Officially, a few-second-long scene where a kiosk selling “The Epoch Times” is visible is the reason for the ban. Unofficially, there is more.
by Zhou Kexin
For the series “it may happen only in China,” fans who hoped that the new movie “Doctor Strange in the Multiverse of Madness,” featuring the Marvel Comics hero Dr. Stephen Strange, would be available to Chinese audiences have been sorely disappointed. The film will not be released in China.
Reportedly, the movie has been banned because during a fight with a demon in the streets of New York involving Dr. Strange and female superhero America Chavez, a yellow newspaper box of The Epoch Times, the daily newspaper connected with Falun Gong, appears on the left of the screen.
Actually, it appears twice, but each time for less than three seconds. It is clearly unintentional, considering that the producer and distributor of the film are both part of Disney, a company that has always tried to accommodate China. Simply, these newspaper boxes are in many streets of New York. The fact that “Epoch Times” is written in Chinese on the box explains why nobody at the studios noticed its presence in the fight scene.
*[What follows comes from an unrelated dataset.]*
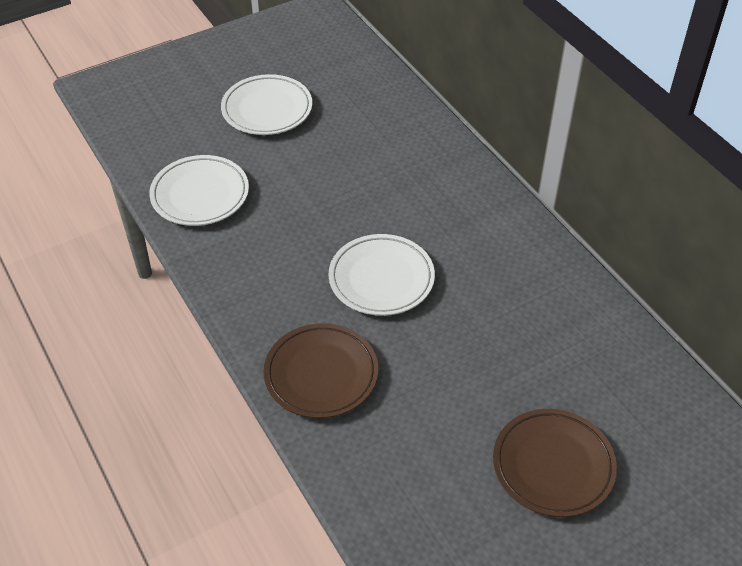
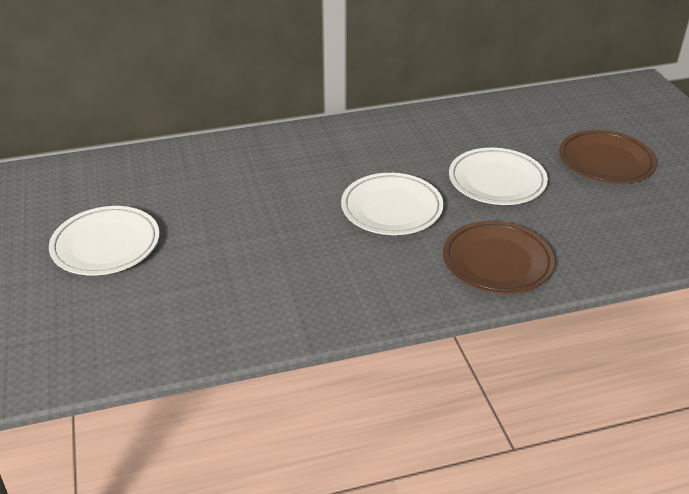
camera: 75 degrees left, 10 degrees down
white plate [149,155,249,226] -> white plate moved to [449,148,548,205]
However not even showing for a few seconds an image nobody looks at, since the audience is presumably focused on Dr Strange and America fighting for their lives in the centre of the screen, escapes the wrath of the CCP censors.
They did not stop at banning the movie. The Global Times, the mouthpiece of international CCP propaganda, claimed that “Marvel Studios openly ‘advertises’ for a cult.” The movie, the Global Times insisted, “alludes to the Falun Gong and The Epoch Times,” which is both an offense to China and “is putting the US and Hollywood to shame.” Remember, all this for an image that is barely visible for some five seconds.
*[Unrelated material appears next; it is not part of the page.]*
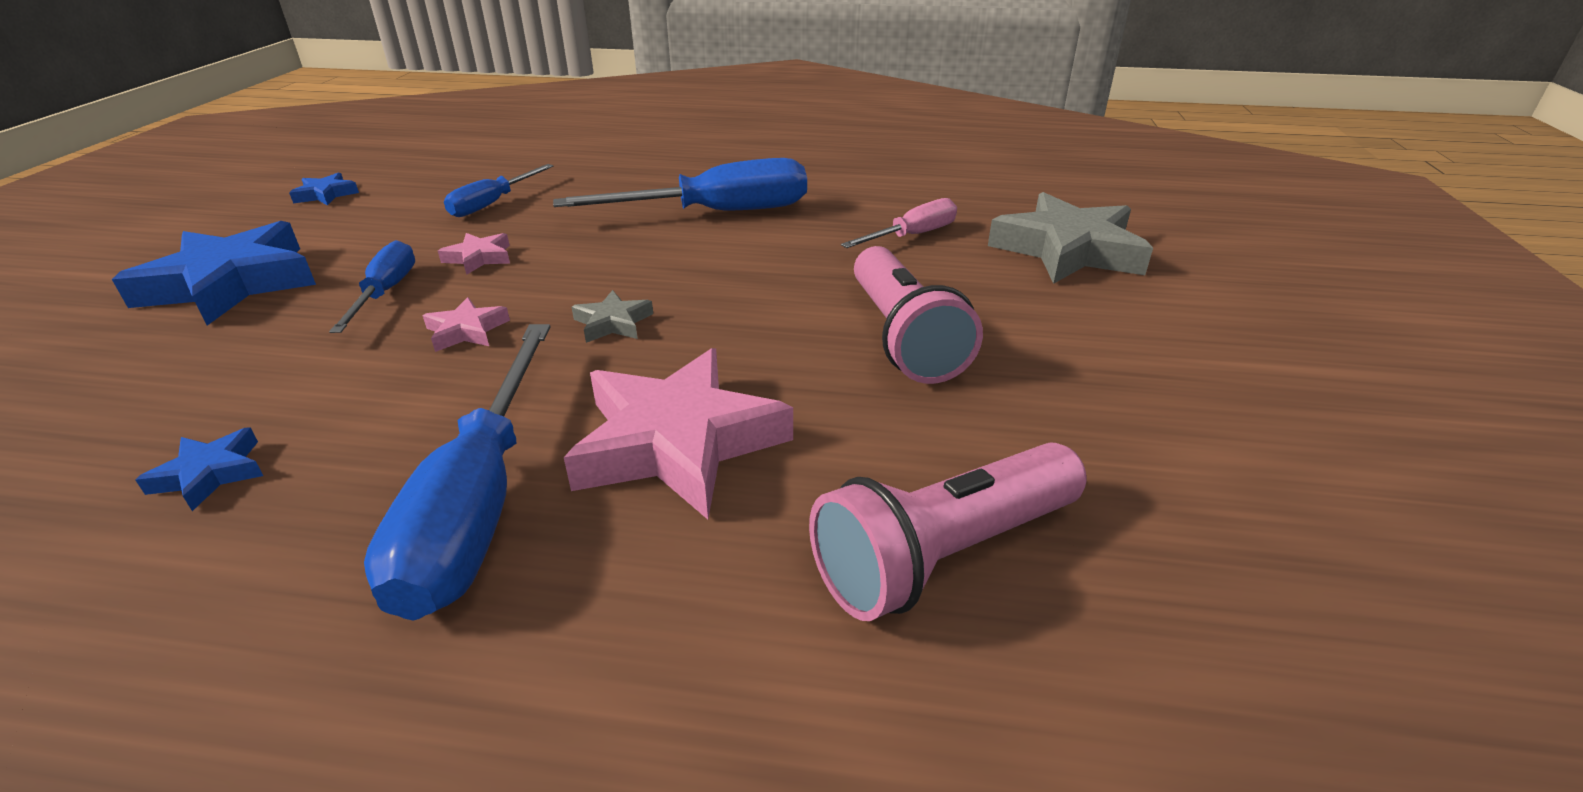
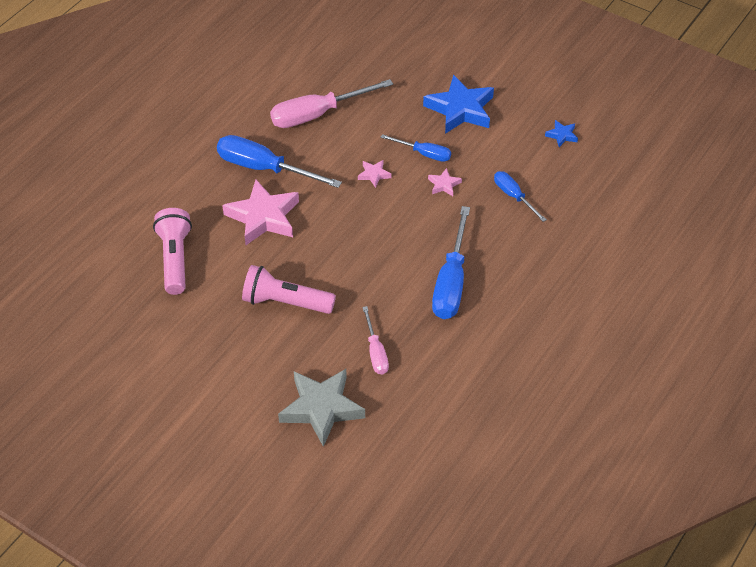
camera: 115 degrees right, 15 degrees up
blue star [135,427,263,511] -> pink screwdriver [270,79,393,128]
grey star [572,290,653,343] -> none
For Chinese netizens, this is another extraordinary story. However, many do not believe the official version. While the Global Times in its article accused Falun Gong of being, among other things, “homophobic,” the CCP has censored several foreign movies because their heroes are homosexual, as is America Chavez in the new Doctor Strange film.
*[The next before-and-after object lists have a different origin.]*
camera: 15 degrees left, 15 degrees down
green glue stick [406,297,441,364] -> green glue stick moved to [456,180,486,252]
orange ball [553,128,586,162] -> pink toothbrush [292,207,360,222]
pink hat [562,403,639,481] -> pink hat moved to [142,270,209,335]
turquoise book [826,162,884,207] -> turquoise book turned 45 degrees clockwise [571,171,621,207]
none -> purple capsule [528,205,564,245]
Others believe that the story is more simple. Doctor Strange is about magic from beginning to end, and features witches, wizards, esoteric books, and even the Illuminati. Almost every month China introduces a new regulation banning the “promotion of feudal superstitions” through movies, TV shows, novels, comics, and the social media. Perhaps the five seconds for The Epoch Times are a pretext, and it is Dr. Strange himself who is perceived as promoting “feudal superstitions” or operating a xie jiao.
P.S. [from the editorial board of Bitter Winter] Perhaps our Chinese correspondent did not consider another possible explanation. In a recent interview, our editor-in-chief Massimo Introvigne stated that, “I was interested in exotic forms of spirituality since I was a teenager, for different reasons. One was novels featuring magic, and comics, for which I have maintained an interest to this date. I remember, for instance, Marvel Comics’ Dr. Strange…” That may be reason enough for the CCP to dislike Dr. Strange. Just in case somebody without a sense of humor wonders, we are just joking—although we would not mind having a Bitter Winter poster featured in the next Hollywood blockbuster.